> **Task details**
Output, unchanged, every line of the records from the one containing "台北市長柯文哲的臉書，紛紛批評「反年改團體給世界看笑話了" through the last line, both included, and leave the pictures out.

+ + + +

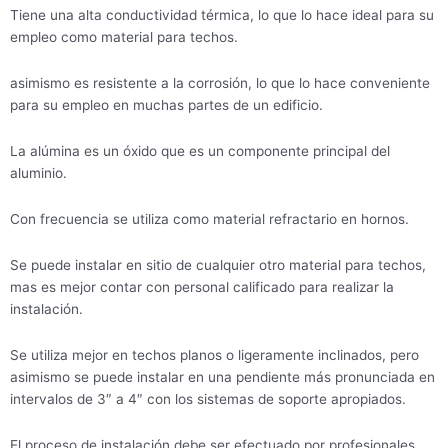
Tiene una alta conductividad térmica, lo que lo hace ideal para su
empleo como material para techos.
asimismo es resistente a la corrosión, lo que lo hace conveniente
para su empleo en muchas partes de un edificio.
La alúmina es un óxido que es un componente principal del
aluminio.
Con frecuencia se utiliza como material refractario en hornos.
Se puede instalar en sitio de cualquier otro material para techos,
mas es mejor contar con personal calificado para realizar la
instalación.
Se utiliza mejor en techos planos o ligeramente inclinados, pero
asimismo se puede instalar en una pendiente más pronunciada en
intervalos de 3″ a 4″ con los sistemas de soporte apropiados.
El proceso de instalación debe ser efectuado por profesionales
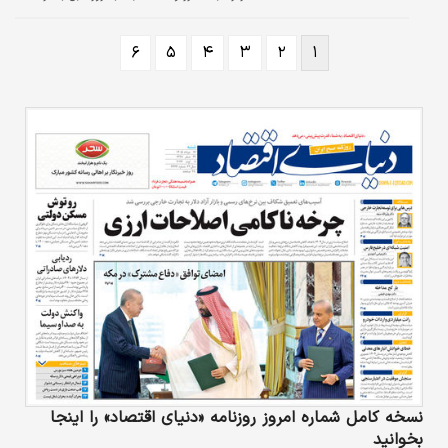
۶
۵
۴
۳
۲
۱
نسخه کامل شماره امروز روزنامه «دنیای‌ اقتصاد» را اینجا
بخوانید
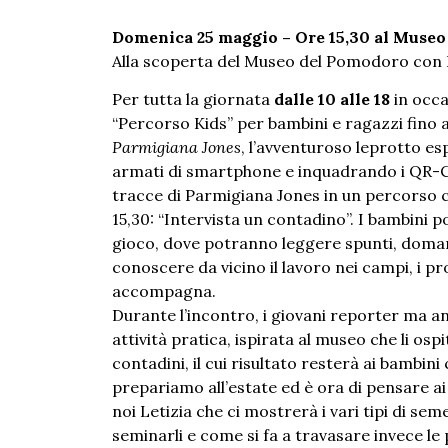
Domenica 25 maggio – Ore 15,30 al Museo
Alla scoperta del Museo del Pomodoro con 
Per tutta la giornata
dalle 10 alle 18
in occa
“Percorso Kids” per bambini e ragazzi fino 
Parmigiana Jones
, l’avventuroso leprotto es
armati di smartphone e inquadrando i QR-C
tracce di Parmigiana Jones in un percorso 
15,30: “Intervista un contadino”. I bambini po
gioco, dove potranno leggere spunti, doma
conoscere da vicino il lavoro nei campi, i pro
accompagna.
Durante l’incontro, i giovani reporter ma an
attività pratica, ispirata al museo che li os
contadini, il cui risultato resterà ai bambin
prepariamo all’estate ed è ora di pensare a
noi Letizia che ci mostrerà i vari tipi di se
seminarli e come si fa a travasare invece le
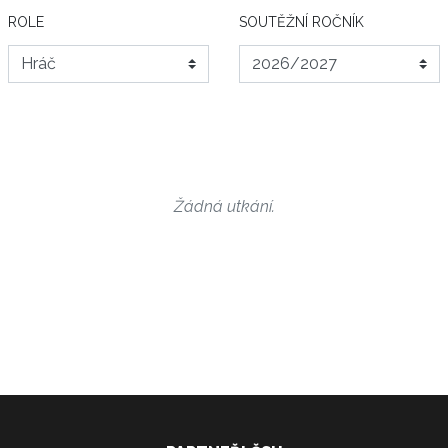
ROLE
SOUTĚŽNÍ ROČNÍK
Žádná utkání.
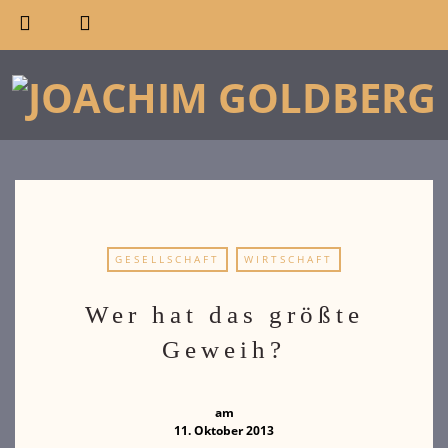
GESELLSCHAFT
WIRTSCHAFT
Wer hat das größte
Geweih?
am
11. Oktober 2013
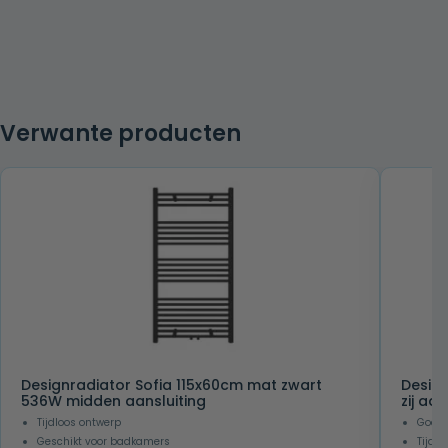
Verwante producten
Designradiator Sofia 115x60cm mat zwart
Design
536W midden aansluiting
zij aan
Tijdloos ontwerp
Goede 
Geschikt voor badkamers
Tijdl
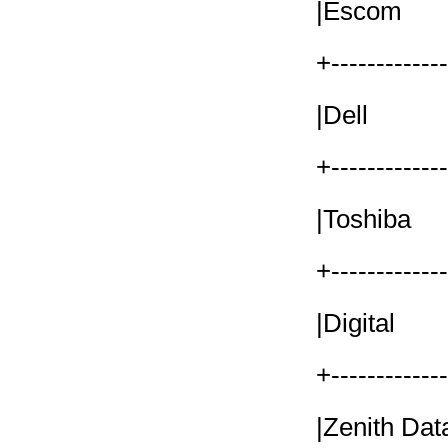
|Esco
+------------
|Dell
+------------
|Toshi
+------------
|Digit
+------------
|Zenit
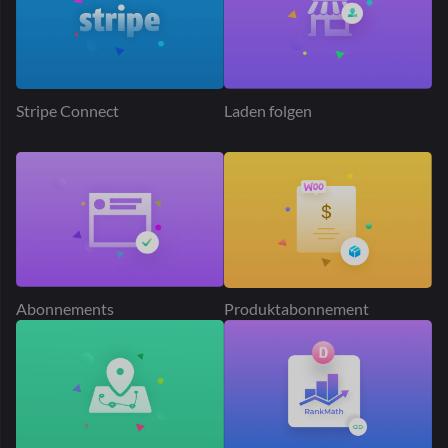
Abonnements
Produktabonnement
Geolokalisierung
Rang Math SEO
Produkt-Addon
Lieferzeit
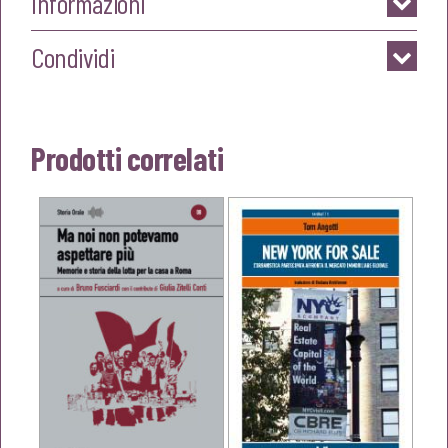
Informazioni
Condividi
Prodotti correlati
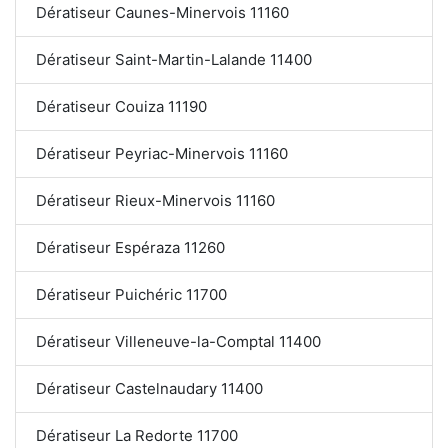
Dératiseur Caunes-Minervois 11160
Dératiseur Saint-Martin-Lalande 11400
Dératiseur Couiza 11190
Dératiseur Peyriac-Minervois 11160
Dératiseur Rieux-Minervois 11160
Dératiseur Espéraza 11260
Dératiseur Puichéric 11700
Dératiseur Villeneuve-la-Comptal 11400
Dératiseur Castelnaudary 11400
Dératiseur La Redorte 11700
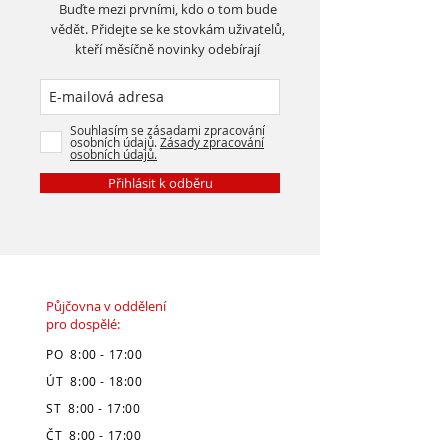
Buďte mezi prvními, kdo o tom bude
vědět. Přidejte se ke stovkám uživatelů,
kteří měsíčně novinky odebírají
Souhlasím se zásadami zpracování
osobních údajů.
Zásady zpracování
osobních údajů.
Přihlásit k odběru
Půjčovna v oddělení
pro dospělé:
PO 8:00 - 17:00
ÚT 8:00 - 18:00
ST 8:00 - 17:00
ČT 8:00 - 17:00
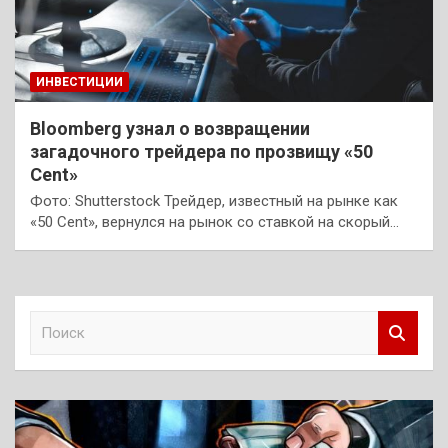
ИНВЕСТИЦИИ
Bloomberg узнал о возвращении
загадочного трейдера по прозвищу «50
Cent»
Фото: Shutterstock Трейдер, известный на рынке как
«50 Cent», вернулся на рынок со ставкой на скорый…
П
о
и
с
к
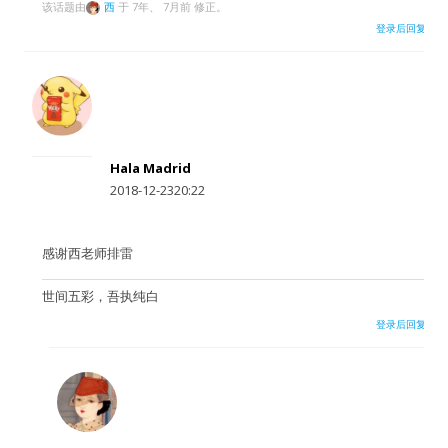
该话题由
西
于 7年、 7月前 修正。
登录后回复
Hala Madrid
2018-12-2320:22
感谢西老师排雷
世间五彩，吾执纯白
登录后回复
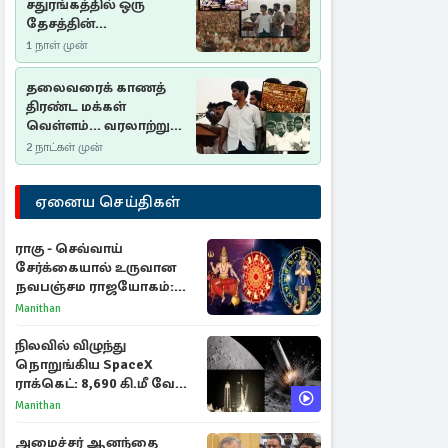
சதுரங்கத்தில் ஒரு
தேசத்தின்
தீர்க்கதரிசனம் :
1 நாள் முன்
சுதுமலை பிரகடனம்
ஒரு வரலாற்றுப் பாடம்
தலைவரைக் காணத்
திரண்ட மக்கள்
வெள்ளம்... வரலாற்றுச்
சிறப்புமிக்க சுதுமலைப்
2 நாட்கள் முன்
பிரகடனம்…
ஏனைய செய்திகள்
ராகு - செவ்வாய்
சேர்க்கையால் உருவான
நவபஞ்சம ராஜயோகம்:
அதிர்ஷ்டம் பெறும் 3
Manithan
ராசிகள்!
நிலவில் விழுந்து
நொறுங்கிய SpaceX
ராக்கெட்: 8,690 கி.மீ வேக
மோதலால் உருவான புதிய
Manithan
பள்ளம்!
அமைச்சர் ஆனந்தை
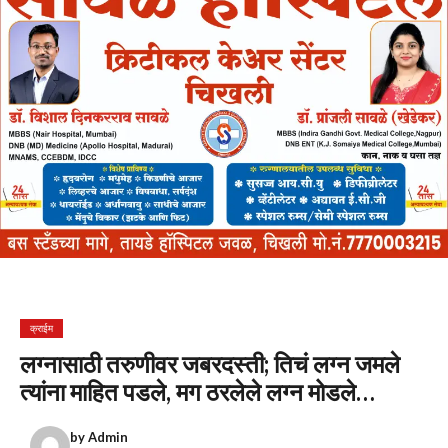
क्राईम
लग्नासाठी तरुणीवर जबरदस्ती; तिचं लग्न जमले
त्यांना माहित पडले, मग ठरलेले लग्न मोडले…
by
Admin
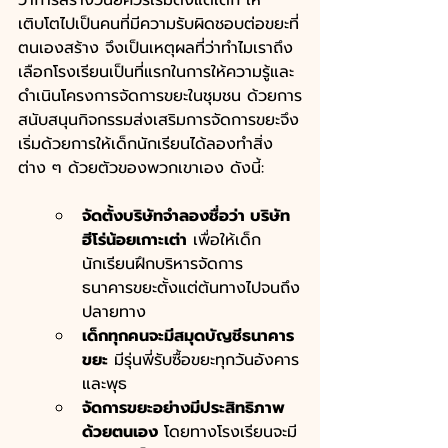
เติบโตไปเป็นคนที่มีความรับผิดชอบต่อขยะที่
ตนเองสร้าง จึงเป็นเหตุผลที่ว่าทำไมเราถึง
เลือกโรงเรียนเป็นที่แรกในการให้ความรู้และ
ดำเนินโครงการจัดการขยะในชุมชน ด้วยการ
สนับสนุนกิจกรรมส่งเสริมการจัดการขยะจึง
เริ่มด้วยการให้เด็กนักเรียนได้ลองทำสิ่ง
ต่าง ๆ ด้วยตัวของพวกเขาเอง ดังนี้: 
จัดตั้งบริษัทจำลองชื่อว่า บริษัท 
ฮีโร่น้อยเกาะเต่า
 เพื่อให้เด็ก
นักเรียนฝึกบริหารจัดการ
ธนาคารขยะตั้งแต่ต้นทางไปจนถึง
ปลายทาง 
เด็กทุกคนจะมีสมุดบัญชีธนาคาร
ขยะ
 มีรุ่นพี่รับซื้อขยะทุกวันอังคาร
และพุธ
จัดการขยะอย่างมีประสิทธิภาพ
ด้วยตนเอง
 โดยทางโรงเรียนจะมี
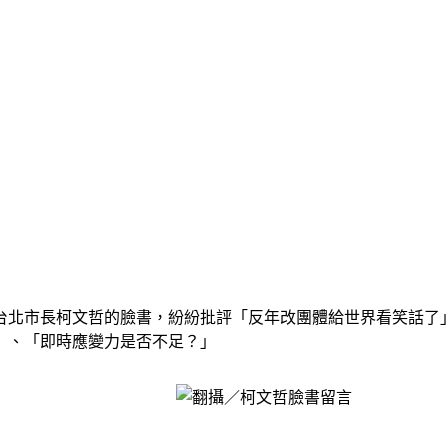
台北市長柯文哲的臉書，紛紛批評「反年改團體給世界看笑話了
」、「即時應變力是否不足？」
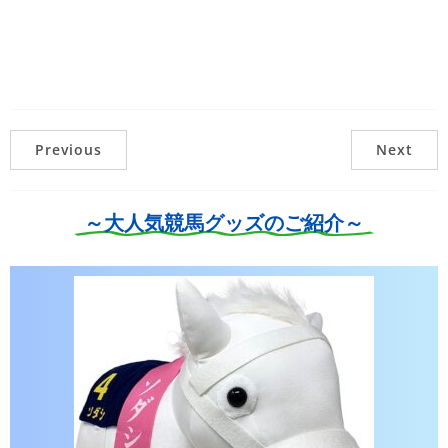
Previous
Next
～大人気競馬グッズのご紹介～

+ + + +

> **Result**
台北市長柯文哲的臉書，紛紛批評「反年改團體給世界看笑話了
」、「即時應變力是否不足？」
Previous
Next
～大人気競馬グッズのご紹介～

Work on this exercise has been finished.